4. All of the following are risk factors associated with postpartum depression except?

a. Lack of social support
b. Depression during pregnancy
c. Rapid hormone changes
d. Infant temperament
e. * None of the above

All of the above are considered risk factors for developing postpartum depression.


5. True or False? The “baby blues” is a normal phenomenon that affects 70% of all postpartum women and as such, it does not require a follow-up visit.

False—Up to 20% of women experiencing the baby blues can develop postpartum depression. Hence, they need to be followed.

1 comment:

  1. Multiple Sclerosis - CPT Ling
    1. Mrs. Smith comes in to see you and is concerned that her Multiple Sclerosis will be passed on to her baby if she gets pregnant. So you tell her:
    A. Your baby will get the disease as this is inheritable and you are the carrier
    B. There is no way your child can get the disease since it is not inheritable
    C. You will not be able to get pregnant since you have MS so it isn’t a concern
    D. There is a 15% chance that a relative of yours will have this disease, but it isn’t directly inheritable
    (A isn’t correct because MS is not directly inheritable, B isn’t correct because there is a 15% chance a relative will get MS, C isn’t correct as the disease doesn’t affect fertility)
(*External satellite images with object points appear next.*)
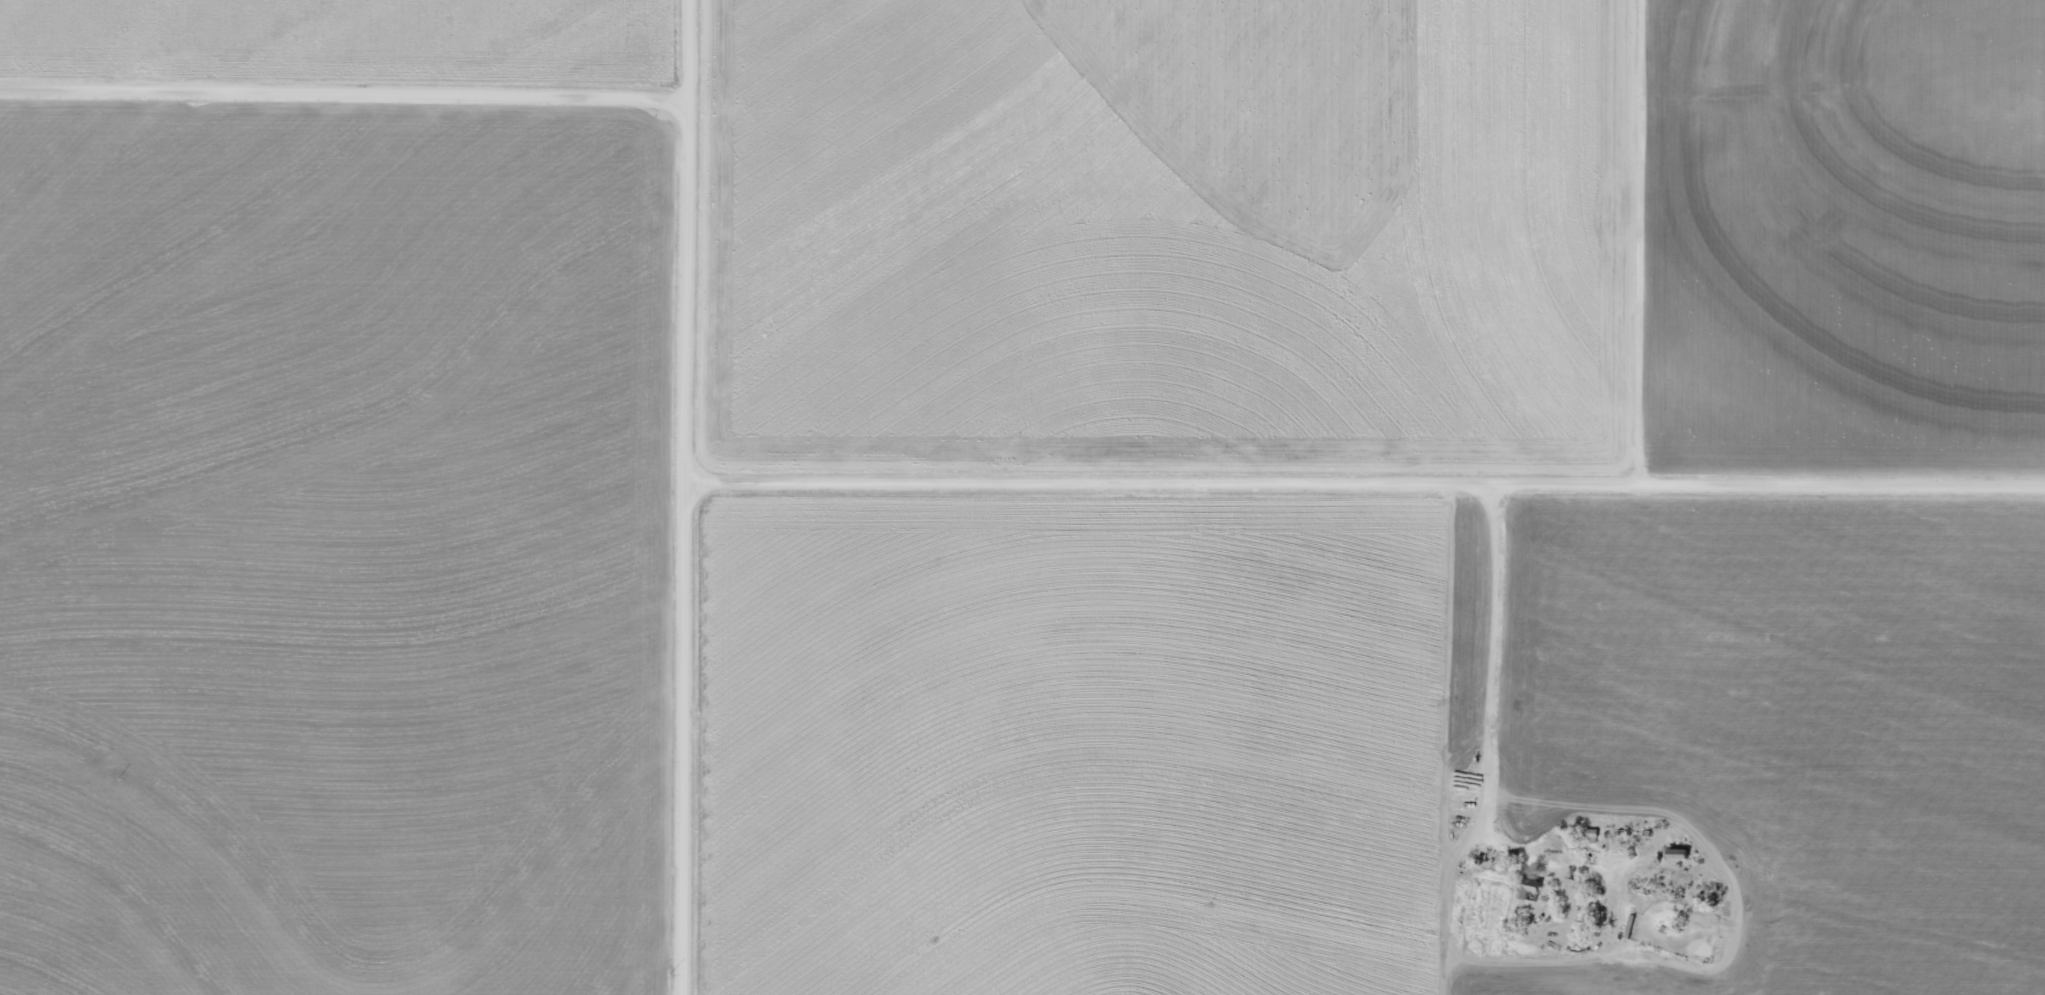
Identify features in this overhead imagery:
road: (346, 96)
road: (1668, 243)
road: (1370, 485)
road: (696, 497)
road: (1486, 682)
    2) Mrs Smith wants to know what are risks to her from pregnancy regarding her life expectancy.
    A. There is an increase of 5-10 years in life expectancy from pregnancy
    B. There is no decrease in life expectancy from pregnancy
    C. There is 5-10 year decrease in life expectancy from pregnancy
    D. There is 10-20 year decrease in life expectancy from pregnancy
    (A,C & D are incorrect as there is no change to life expectancy r/t pregnancy in MS pts)

    3.) Mr. Jones wants to know if having MS will lower his chances for getting his wife pregnant.
    A. He is infertile from the MS and will not be able to have children
    B. MS will not effect his fertility
    C. There is a 50% decrease in his fertility
    D. He can have his sperm frozen for the future as he will slowly become infertile
    (A,C & D are incorrect as MS does not effect fertility directly)

    4) Mr. Jones understand his fertility will not be effected but wants to know how it will effect his sex life
    A. There can be no effect on sexual function related to MS
    B. He will never be able to have sex due to the MS side effects
    C. There can be side effects as the disease progresses that can interfere with sexual function.
    D. His spouse can contract the disease from him so he should not have sex
    (A,B & D are incorrect as the patient gets lesions they can interfere with sexual function and so can the medications. Also his spouse cannot contract the disease from him as it is not sexually transmitted)

    5) Mrs. Smith wants to know if she should use contraceptives and if so what type.
    A. She does not need to use contraceptives as she can not get pregnant
    B. She should use contraceptives, but only condoms as she does not want to upset her hormone levels
    C. She should use contraceptives, but only estrogen only pills as they will lower her risk of MS overall
    D. She should use contraceptives and can use any type that she feels will work for her based upon the rest of her risk factors and ability to use the contraceptive.
    (A,B & C are incorrect as there is no effect on fertility. Hormone levels do not effect her MS and the estrogen only pills do not lower MS risk overall.)